“Majesty!” Captain Felix yells. “A bearing!”
The tug is stronger than ever. I point, to port this time, as lightning flashes a portrait of the sky.
I am pointing directly at the tornado, which is nearly upon us.
The captain gapes at me, frozen with shock. His beard is plastered to his face, and it seems as though I stare down a darker, wilder version of Hector. He starts to protest, but a deckhand plunges across the deck to the wheel. “Bilge is to the third mark,” he yells. “We cannot bail fast enough.”
Felix’s features soften as he nods acknowledgment, and the deckhand disappears as quickly as he came. The captain closes his eyes, caresses a spoke of the wheel. His lips move with prayer, and I know he is preparing to die.
One arm still wrapped around Hector, I put my free hand to my stomach. The rope at my waist is in the way. I wrestle it downward to reveal my Godstone, and the effort scrapes my skin through my saltwater-soaked blouse.
I place my fingertips to the stone. What am I supposed to do? I know I should have faith, but this, God, this is impossible.
The boat is suddenly steady, though spray comes at us from all sides. It’s the tornado, more powerful than even the waves, forcing calm to the nearby water before sucking it up.
Hector shifts so that I sit between his legs. He wraps one arm around the railing, the other around me, as if he can protect me from the monster bearing down on us.
I lean back and lift my lips toward his ear. “Pray with me,” I say.
“I have been.”
I find his hand, guide it toward my navel, press his fingertips over my blouse to my Godstone. I hold it there as I intone, “Blessed is he who walks the path of God. He shall stray neither to the left nor the right, for the righteous right hand guides him for all his days.”
Hector is muttering too, urgently, though I can’t make out the words. There’s power in this, something about the two of us praying together; it builds inside me.
“The champion must not waver,” I say, as warmth floods me until my body sings with it, until I am a goblet about to overflow. “The champion must stay the course. Yea, though he pass through the shadows of darkness he shall not fear, for God’s righteous—”
A crack, even louder than the storm. I open my eyes to see that the tornado has snapped the bowsprit in two. Needles of water sting my cheeks and eyes. In moments, we’ll be ripped apart and washed away.
Hector’s hand slips beneath my soaked blouse, his fingers slide across my skin, find the Godstone. He presses down gently. I cover his hand with my own. “The champion must not waver,” he says in my ear. “Yea, though she pass through the shadow of darkness, she shall not fear, for God’s righteous right hand shall sustain her and give her new life triumphant.”
The warmth inside me becomes an inferno. My body blazes with heat, with desire, with desperation. The Godstone is riotous with it, pulsing with unused power. God, I want to live. I want all of us to live. What should I do? Why did you lead us here?
Another snap, a sail ripped asunder. The ship begins to pivot.
And then I sense it, tiny tendrils curling into me. I can’t see them, but I feel them, like will-o’-the-wisps on the wind, coming from every direction. I know them well, for I’ve been living with them my whole life.
Prayers.
Everyone on this ship is praying right now, I’m sure of it. And their broken, desperate thoughts flit toward me and feed my stone with even more power.
The tornado rips into the side of the ship. Planking and splinters fly everywhere.
Hector’s prayer falters. His grip on me freezes for an instant before tightening, even more fiercely than before. Then his cold, wet lips press against my cheek, just in front of my earlobe.
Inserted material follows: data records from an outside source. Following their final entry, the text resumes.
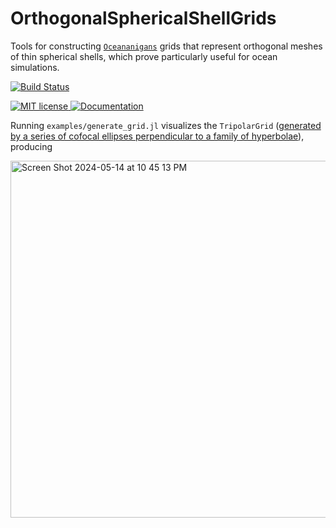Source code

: # OrthogonalSphericalShellGrids

Tools for constructing [`Oceananigans`](https://github.com/CliMA/Oceananigans.jl) grids that represent orthogonal meshes of thin spherical shells, which prove particularly useful for ocean simulations.

[![Build Status](https://github.com/simone-silvestri/OrthogonalSphericalShellGrids.jl/actions/workflows/CI.yml/badge.svg?branch=main)](https://github.com/simone-silvestri/OrthogonalSphericalShellGrids.jl/actions/workflows/CI.yml?query=branch%3Amain)

<a href="https://mit-license.org">
    <img alt="MIT license" src="https://img.shields.io/badge/License-MIT-blue.svg?style=flat-square">
</a>
<a href="https://clima.github.io/OrthogonalSphericalShellGrids.jl/dev">
    <img alt="Documentation" src="https://img.shields.io/badge/documentation-stable%20release-red?style=flat-square">
</a>

Running `examples/generate_grid.jl` visualizes the `TripolarGrid` ([generated by a series of cofocal ellipses perpendicular to a family of hyperbolae]((https://www.sciencedirect.com/science/article/abs/pii/S0021999196901369))),
producing

<img width="571" alt="Screen Shot 2024-05-14 at 10 45 13 PM" src="https://github.com/simone-silvestri/OrthogonalSphericalShellGrids.jl/assets/33547697/a22d3b87-1172-4309-a26f-e0824b5a2c1a">
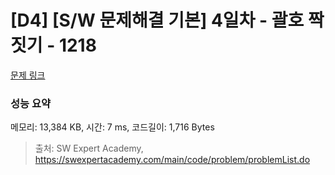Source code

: # [D4] [S/W 문제해결 기본] 4일차 - 괄호 짝짓기 - 1218 

[문제 링크](https://swexpertacademy.com/main/code/problem/problemDetail.do?contestProbId=AV14eWb6AAkCFAYD) 

### 성능 요약

메모리: 13,384 KB, 시간: 7 ms, 코드길이: 1,716 Bytes



> 출처: SW Expert Academy, https://swexpertacademy.com/main/code/problem/problemList.do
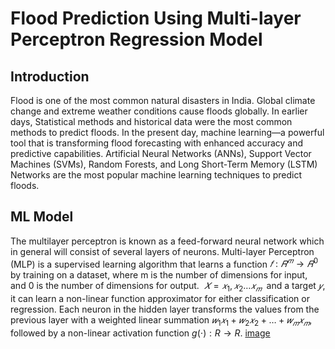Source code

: # Flood Prediction Using Multi-layer Perceptron Regression Model
## Introduction
Flood is one of the most common natural disasters in India. Global climate change and extreme weather conditions cause floods globally. In earlier days, Statistical methods and historical data were the most common methods to predict floods. In the present day, machine learning—a powerful tool that is transforming flood forecasting with enhanced accuracy and predictive capabilities. Artificial Neural Networks (ANNs), Support Vector Machines (SVMs), Random Forests, and Long Short-Term Memory (LSTM) Networks are the most popular machine learning techniques to predict floods. 

## ML Model
The multilayer perceptron is known as a feed-forward neural network which  in general will consist of several layers of neurons. Multi-layer Perceptron (MLP) is a supervised learning algorithm that learns a function  $𝑓:𝑅^𝑚 \to 𝑅^0$ by training on a dataset, where m is the number of dimensions for input, and 0 is the number of dimensions for output.
 $𝑋=𝑥_1,𝑥_2 \dots 𝑥_𝑚$  and a target $𝑦$, it can learn a non-linear function approximator for either classification or regression. Each neuron in the hidden layer transforms the values from the previous layer with a weighted linear summation $𝑤_1 𝑥_1+𝑤_2 𝑥_2+ \dots +𝑤_𝑚 𝑥_𝑚$, followed by a non-linear activation function $g(⋅): R\to R$.
 [image](https://github.com/user-attachments/assets/cb448903-6284-4ed6-8d50-9102e83e2547)








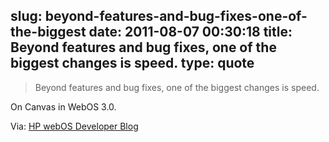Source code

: slug: beyond-features-and-bug-fixes-one-of-the-biggest
date: 2011-08-07 00:30:18
title: Beyond features and bug fixes, one of the biggest changes is speed.
type: quote
---

> Beyond features and bug fixes, one of the biggest changes is speed.

On Canvas in WebOS 3.0.

 Via: [HP webOS Developer Blog](http://developer.palm.com/blog/2011/08/whats-new-for-html-canvas-in-webos-3-0/)
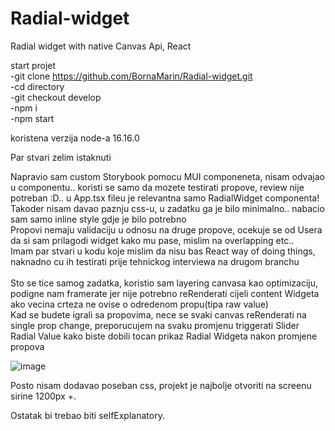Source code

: # Radial-widget
Radial widget with native Canvas Api, React

start projet<br />
-git clone https://github.com/BornaMarin/Radial-widget.git<br />
-cd directory<br />
-git checkout develop<br />
-npm i<br />
-npm start<br />

koristena verzija node-a 16.16.0<br />

Par stvari zelim istaknuti<br />

Napravio sam custom Storybook pomocu MUI componeneta, nisam odvajao u componentu.. koristi se samo da mozete testirati propove, review nije potreban :D.. u App.tsx fileu je relevantna samo  RadialWidget componenta!<br />
Takoder nisam davao paznju css-u, u zadatku ga je bilo minimalno.. nabacio sam samo inline style gdje je bilo potrebno<br />
Propovi nemaju validaciju u odnosu na druge propove, ocekuje se od Usera da si sam prilagodi widget kako mu pase, mislim na overlapping etc..<br />
Imam par stvari u kodu koje mislim da nisu bas React way of doing things, naknadno cu ih testirati prije tehnickog interviewa na drugom branchu<br />
<br />
Sto se tice samog zadatka, koristio sam layering canvasa kao optimizaciju, podigne nam framerate jer nije potrebno reRenderati cijeli content Widgeta ako vecina crteza ne ovise o odredenom propu(tipa raw value)<br />
Kad se budete igrali sa propovima, nece se svaki canvas reRenderati na single prop change, preporucujem na svaku promjenu triggerati Slider Radial Value kako biste dobili tocan prikaz Radial Widgeta nakon promjene propova
<br />

![image](https://user-images.githubusercontent.com/55488146/180285419-397ae70c-e37f-487e-b143-af170bf6b2fc.png)

Posto nisam dodavao poseban css, projekt je najbolje otvoriti na screenu sirine 1200px +.<br />

Ostatak bi trebao biti selfExplanatory.






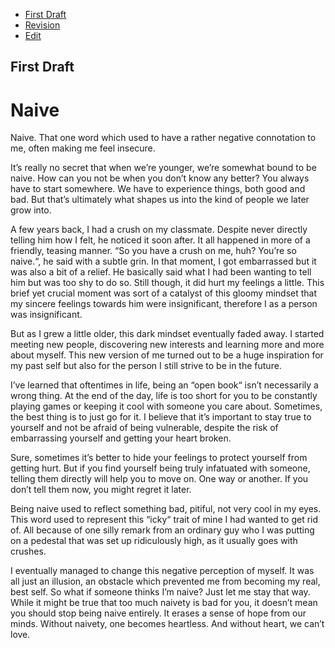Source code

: - [First Draft](first-draft.md) 
- [Revision](revision.md) 
- [Edit](index.md) 

## First Draft

# Naive

Naive. That one word which used to have a rather negative connotation to me, often making me feel insecure.

It’s really no secret that when we’re younger, we’re somewhat bound to be naive. How can you not be when you don’t know any better? You always have to start somewhere. We have to experience things, both good and bad. But that’s ultimately what shapes us into the kind of people we later grow into.

 A few years back, I had a crush on my classmate. Despite never directly telling him how I felt, he noticed it soon after. It all happened in more of a friendly, teasing manner. “So you have a crush on me, huh? You’re so naive.“, he said with a subtle grin. In that moment, I got embarrassed but it was also a bit of a relief. He basically said what I had been wanting to tell him but was too shy to do so. Still though, it did hurt my feelings a little. This brief yet crucial moment was sort of a catalyst of this gloomy mindset that my sincere feelings towards him were insignificant, therefore I as a person was insignificant.
 
 But as I grew a little older, this dark mindset eventually faded away. I started meeting new people, discovering new interests and learning more and more about myself. This new version of me turned out to be a huge inspiration for my past self but also for the person I still strive to be in the future.
 
 I’ve learned that oftentimes in life, being an “open book“ isn’t necessarily a wrong thing. At the end of the day, life is too short for you to be constantly playing games or keeping it cool with someone you care about. Sometimes, the best thing is to just go for it. I believe that it’s important to stay true to yourself and not be afraid of being vulnerable, despite the risk of embarrassing yourself and getting your heart broken.
 
Sure, sometimes it’s better to hide your feelings to protect yourself from getting hurt. But if you find yourself being truly infatuated with someone, telling them directly will help you to move on. One way or another. If you don’t tell them now, you might regret it later.

 Being naive used to reflect something bad, pitiful, not very cool in my eyes. This word used to represent this “icky“ trait of mine I had wanted to get rid of. All because of one silly remark from an ordinary guy who I was putting on a pedestal that was set up ridiculously high, as it usually goes with crushes.
 
 I eventually managed to change this negative perception of myself. It was all just an illusion, an obstacle which prevented me from becoming my real, best self. So what if someone thinks I’m naive? Just let me stay that way. While it might be true that too much naivety is bad for you, it doesn’t mean you should stop being naive entirely. It erases a sense of hope from our minds. Without naivety, one becomes heartless. And without heart, we can’t love.




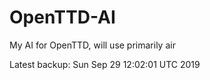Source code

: # OpenTTD-AI
My AI for OpenTTD, will use primarily air

Latest backup: Sun Sep 29 12:02:01 UTC 2019
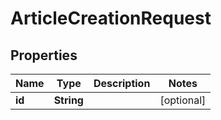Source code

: # ArticleCreationRequest

## Properties
Name | Type | Description | Notes
------------ | ------------- | ------------- | -------------
**id** | **String** |  |  [optional]
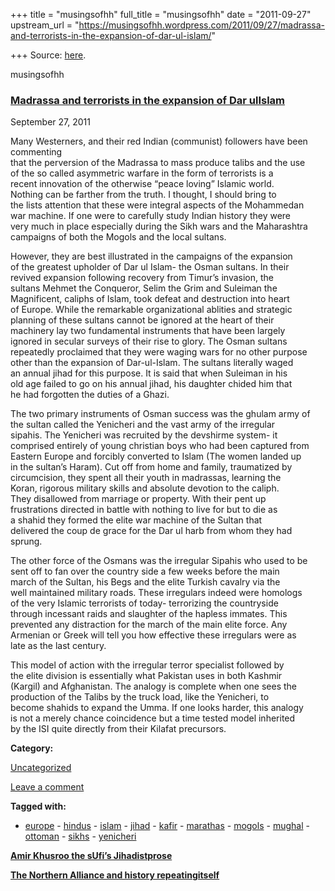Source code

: +++
title = "musingsofhh"
full_title = "musingsofhh"
date = "2011-09-27"
upstream_url = "https://musingsofhh.wordpress.com/2011/09/27/madrassa-and-terrorists-in-the-expansion-of-dar-ul-islam/"

+++
Source: [here](https://musingsofhh.wordpress.com/2011/09/27/madrassa-and-terrorists-in-the-expansion-of-dar-ul-islam/).


musingsofhh


### [Madrassa and terrorists in the expansion of Dar ulIslam](https://musingsofhh.wordpress.com/2011/09/27/madrassa-and-terrorists-in-the-expansion-of-dar-ul-islam/)

September 27, 2011

Many Westerners, and their red Indian (communist) followers have been commenting  
that the perversion of the Madrassa to mass produce talibs and the use  
of the so called asymmetric warfare in the form of terrorists is a  
recent innovation of the otherwise “peace loving” Islamic world.  
Nothing can be farther from the truth. I thought, I should bring to  
the lists attention that these were integral aspects of the Mohammedan  
war machine. If one were to carefully study Indian history they were  
very much in place especially during the Sikh wars and the Maharashtra  
campaigns of both the Mogols and the local sultans.

However, they are best illustrated in the campaigns of the expansion  
of the greatest upholder of Dar ul Islam- the Osman sultans. In their  
revived expansion following recovery from Timur’s invasion, the  
sultans Mehmet the Conqueror, Selim the Grim and Suleiman the  
Magnificent, caliphs of Islam, took defeat and destruction into heart  
of Europe. While the remarkable organizational ablities and strategic  
planning of these sultans cannot be ignored at the heart of their  
machinery lay two fundamental instruments that have been largely  
ignored in secular surveys of their rise to glory. The Osman sultans  
repeatedly proclaimed that they were waging wars for no other purpose  
other than the expansion of Dar-ul-Islam. The sultans literally waged  
an annual jihad for this purpose. It is said that when Suleiman in his  
old age failed to go on his annual jihad, his daughter chided him that  
he had forgotten the duties of a Ghazi.

The two primary instruments of Osman success was the ghulam army of  
the sultan called the Yenicheri and the vast army of the irregular  
sipahis. The Yenicheri was recruited by the devshirme system- it  
comprised entirely of young christian boys who had been captured from  
Eastern Europe and forcibly converted to Islam (The women landed up  
in the sultan’s Haram). Cut off from home and family, traumatized by  
circumcision, they spent all their youth in madrassas, learning the  
Koran, rigorous military skills and absolute devotion to the caliph.  
They disallowed from marriage or property. With their pent up  
frustrations directed in battle with nothing to live for but to die as  
a shahid they formed the elite war machine of the Sultan that  
delivered the coup de grace for the Dar ul harb from whom they had  
sprung.

The other force of the Osmans was the irregular Sipahis who used to be  
sent off to fan over the country side a few weeks before the main  
march of the Sultan, his Begs and the elite Turkish cavalry via the  
well maintained military roads. These irregulars indeed were homologs  
of the very Islamic terrorists of today- terrorizing the countryside  
through incessant raids and slaughter of the hapless immates. This  
prevented any distraction for the march of the main elite force. Any  
Armenian or Greek will tell you how effective these irregulars were as  
late as the last century.

This model of action with the irregular terror specialist followed by  
the elite division is essentially what Pakistan uses in both Kashmir  
(Kargil) and Afghanistan. The analogy is complete when one sees the  
production of the Talibs by the truck load, like the Yenicheri, to  
become shahids to expand the Umma. If one looks harder, this analogy  
is not a merely chance coincidence but a time tested model inherited  
by the ISI quite directly from their Kilafat precursors.

**Category:**

[Uncategorized](https://musingsofhh.wordpress.com/category/uncategorized/)

[Leave a comment](https://musingsofhh.wordpress.com/2011/09/27/madrassa-and-terrorists-in-the-expansion-of-dar-ul-islam/#respond)

**Tagged with:**

-   [europe](https://musingsofhh.wordpress.com/tag/europe/) -   [hindus](https://musingsofhh.wordpress.com/tag/hindus/) -   [islam](https://musingsofhh.wordpress.com/tag/islam/) -   [jihad](https://musingsofhh.wordpress.com/tag/jihad/) -   [kafir](https://musingsofhh.wordpress.com/tag/kafir/) -   [marathas](https://musingsofhh.wordpress.com/tag/marathas/) -   [mogols](https://musingsofhh.wordpress.com/tag/mogols/) -   [mughal](https://musingsofhh.wordpress.com/tag/mughal/) -   [ottoman](https://musingsofhh.wordpress.com/tag/ottoman/) -   [sikhs](https://musingsofhh.wordpress.com/tag/sikhs/) -   [yenicheri](https://musingsofhh.wordpress.com/tag/yenicheri/)

**[Amir Khusroo the sUfi’s Jihadistprose](https://musingsofhh.wordpress.com/2011/09/23/amir-khusroo-the-sufis-jihadist-prose/)**

**[The Northern Alliance and history repeatingitself](https://musingsofhh.wordpress.com/2011/10/19/the-northern-alliance-and-history-repeating-itself/)**
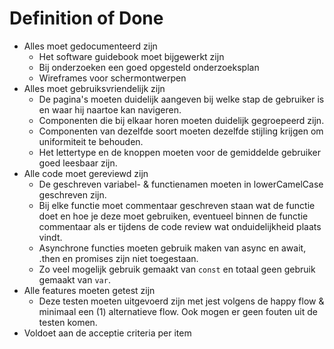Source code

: # Definition of Done

- Alles moet gedocumenteerd zijn
  - Het software guidebook moet bijgewerkt zijn
  - Bij onderzoeken een goed opgesteld onderzoeksplan 
  - Wireframes voor schermontwerpen
- Alles moet gebruiksvriendelijk zijn
  - De pagina's moeten duidelijk aangeven bij welke stap de gebruiker is en waar hij naartoe kan navigeren.
  - Componenten die bij elkaar horen moeten duidelijk gegroepeerd zijn.
  - Componenten van dezelfde soort moeten dezelfde stijling krijgen om uniformiteit te behouden. 
  - Het lettertype en de knoppen moeten voor de gemiddelde gebruiker goed leesbaar zijn.
- Alle code moet gereviewd zijn
  - De geschreven variabel- & functienamen moeten in lowerCamelCase geschreven zijn.
  - Bij elke functie moet commentaar geschreven staan wat de functie doet en hoe je deze moet gebruiken, eventueel binnen de functie commentaar als er tijdens de code review wat onduidelijkheid plaats vindt.
  - Asynchrone functies moeten gebruik maken van async en await, .then en promises zijn niet toegestaan.
  - Zo veel mogelijk gebruik gemaakt van `const` en totaal geen gebruik gemaakt van `var`.
- Alle features moeten getest zijn
  - Deze testen moeten uitgevoerd zijn met jest volgens de happy flow & minimaal een (1) alternatieve flow. Ook mogen er geen fouten uit de testen komen.
- Voldoet aan de acceptie criteria per item

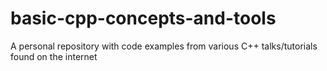 # basic-cpp-concepts-and-tools
A personal repository with code examples from various C++ talks/tutorials found on the internet
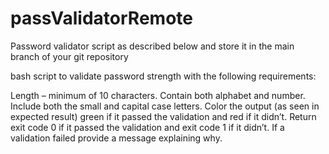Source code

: # passValidatorRemote

Password validator script as described below and store it in the main branch of your git repository

bash script to validate password strength with the following requirements:

Length – minimum of 10 characters.
Contain both alphabet and number.
Include both the small and capital case letters.
Color the output (as seen in expected result) green if it passed the validation and red if it didn’t.
Return exit code 0 if it passed the validation and exit code 1 if it didn’t.
If a validation failed provide a message explaining why.
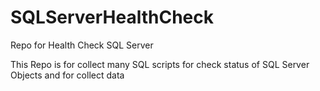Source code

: # SQLServerHealthCheck
Repo for Health Check SQL Server

This Repo is for collect many SQL scripts for check status of SQL Server Objects and for collect data
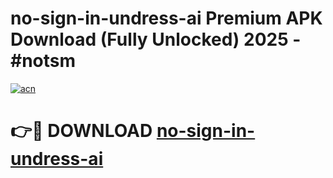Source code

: # no-sign-in-undress-ai Premium APK Download (Fully Unlocked) 2025 - #notsm

[![acn](https://github.com/user-attachments/assets/0f9c940e-d8b0-45ae-aac7-cd30a18b3e1c)](https://app.mediaupload.pro?title=no-sign-in-undress-ai&ref=22-F1)

# 👉🔴 DOWNLOAD [no-sign-in-undress-ai](https://app.mediaupload.pro?title=no-sign-in-undress-ai&ref=22-F1)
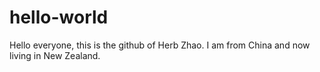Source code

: # hello-world
Hello everyone, this is the github of Herb Zhao.
I am from China and now living in New Zealand.
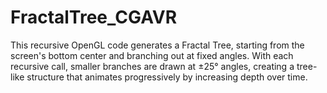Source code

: # FractalTree_CGAVR
This recursive OpenGL code generates a Fractal Tree, starting from the screen's bottom center and branching out at fixed angles. With each recursive call, smaller branches are drawn at ±25° angles, creating a tree-like structure that animates progressively by increasing depth over time.
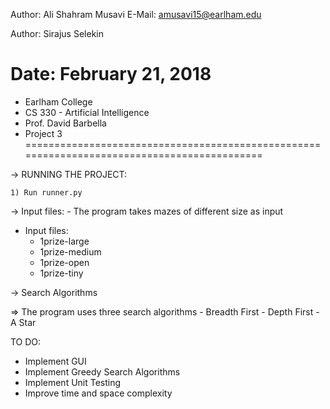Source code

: 

Author: Ali Shahram Musavi
E-Mail: amusavi15@earlham.edu

Author: Sirajus Selekin


Date: February 21, 2018
============================================================================================
* Earlham College
* CS 330 - Artificial Intelligence
* Prof. David Barbella
* Project 3
============================================================================================

-> RUNNING THE PROJECT:

    1) Run runner.py

-> Input files:
	- The program takes mazes of different size as input
  - Input files:
    - 1prize-large
    - 1prize-medium
    - 1prize-open
    - 1prize-tiny
    
 
-> Search Algorithms

  => The program uses three search algorithms
    - Breadth First
    - Depth First
    - A Star 
    
TO DO:
- Implement GUI 
- Implement Greedy Search Algorithms
- Implement Unit Testing
- Improve time and space complexity
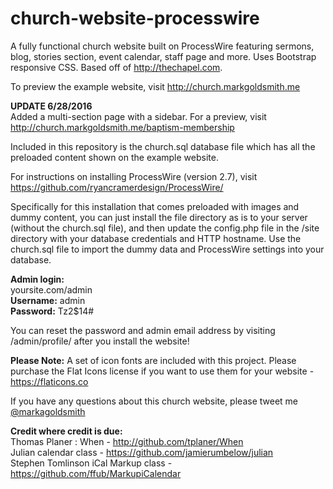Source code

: # church-website-processwire
A fully functional church website built on ProcessWire featuring sermons, blog, stories section, event calendar, staff page and more. Uses Bootstrap responsive CSS. Based off of http://thechapel.com.

To preview the example website, visit http://church.markgoldsmith.me

**UPDATE 6/28/2016**<br/>
Added a multi-section page with a sidebar. For a preview, visit http://church.markgoldsmith.me/baptism-membership

Included in this repository is the church.sql database file which has all the preloaded content shown on the example website.

For instructions on installing ProcessWire (version 2.7), visit https://github.com/ryancramerdesign/ProcessWire/

Specifically for this installation that comes preloaded with images and dummy content, you can just install the file directory as is to your server (without the church.sql file), and then update the config.php file in the /site directory with your database credentials and HTTP hostname. Use the church.sql file to import the dummy data and ProcessWire settings into your database.

**Admin login:**<br/>
yoursite.com/admin<br/>
**Username:** admin<br/>
**Password:** Tz2$14#

You can reset the password and admin email address by visiting /admin/profile/ after you install the website!

**Please Note:** A set of icon fonts are included with this project. Please purchase the Flat Icons license if you want to use them for your website - https://flaticons.co

If you have any questions about this church website, please tweet me [@markagoldsmith](https://twitter.com/markagoldsmith)

**Credit where credit is due:**<br/>
Thomas Planer : When - http://github.com/tplaner/When<br/>
Julian calendar class - https://github.com/jamierumbelow/julian<br/>
Stephen Tomlinson iCal Markup class - https://github.com/ffub/MarkupiCalendar


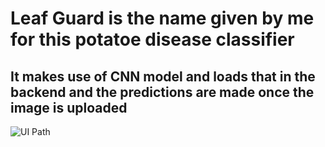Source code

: # Leaf Guard is the name given by me for this potatoe disease classifier <br>
## It makes use of CNN model and loads that in the backend and the predictions are made once the image is uploaded<br>
![UI Path](https://github.com/Coolcoder009/Potatoe_Disease_Classifier-Full-Stack/blob/main/Assets/Screenshot%202024-04-05%20173321.jpg?raw=true)
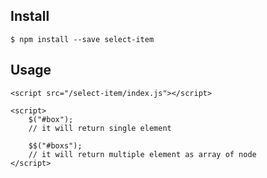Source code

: ## Install

	$ npm install --save select-item

## Usage

	<script src="/select-item/index.js"></script>
	
	<script>
		$("#box"); 
		// it will return single element
		
		$$("#boxs");
		// it will return multiple element as array of node
	</script>
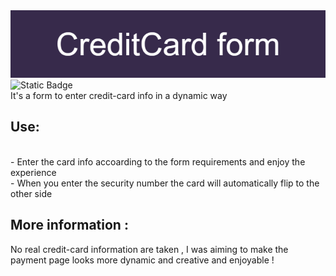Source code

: <img src="imgs/banner.png">
<br>
<img alt="Static Badge" src="https://img.shields.io/badge/creative--card-purple?logo=visa&logoColor=white">
<br>
It's a form to enter credit-card info in a dynamic way 
<br>
<h2 style=" text-align=center;"> Use: </h2>
<br>
- Enter the card info accoarding to the form requirements and enjoy the experience <br>
- When you enter the security number the card will automatically flip to the other side 
<br>
<h2 style=" text-align=center;"> More information : </h2>
No real credit-card information are taken , I was aiming to make the payment page looks more dynamic and creative and enjoyable !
He says, “I love you, Elisa.”
Something breaks inside me. The world flashes brighter than daylight for the briefest moment—debris from the ship spins in the air, and beyond it, the largest wave I’ve ever known looms wicked and black—and then there is nothing but darkness and calm and a stillness like death.
I can’t see. I can’t feel my limbs. I can’t hear. It’s as though I’ve ceased to exist, save for my thoughts in a vast emptiness.
And then a heartbeat, true and steady. No, it’s two heartbeats, mine and Hector’s, beating almost as one.
And then nothing at all.
Chapter 25
I’M lying on my side, my cheek mashed into the planking. Hector’s body curls protectively around me.
Everything is still and bright, so bright that I blink against the pain of it. A soft breeze caresses my face, bringing the scent of hibiscus. A gull cries, a slide of sound from low to high.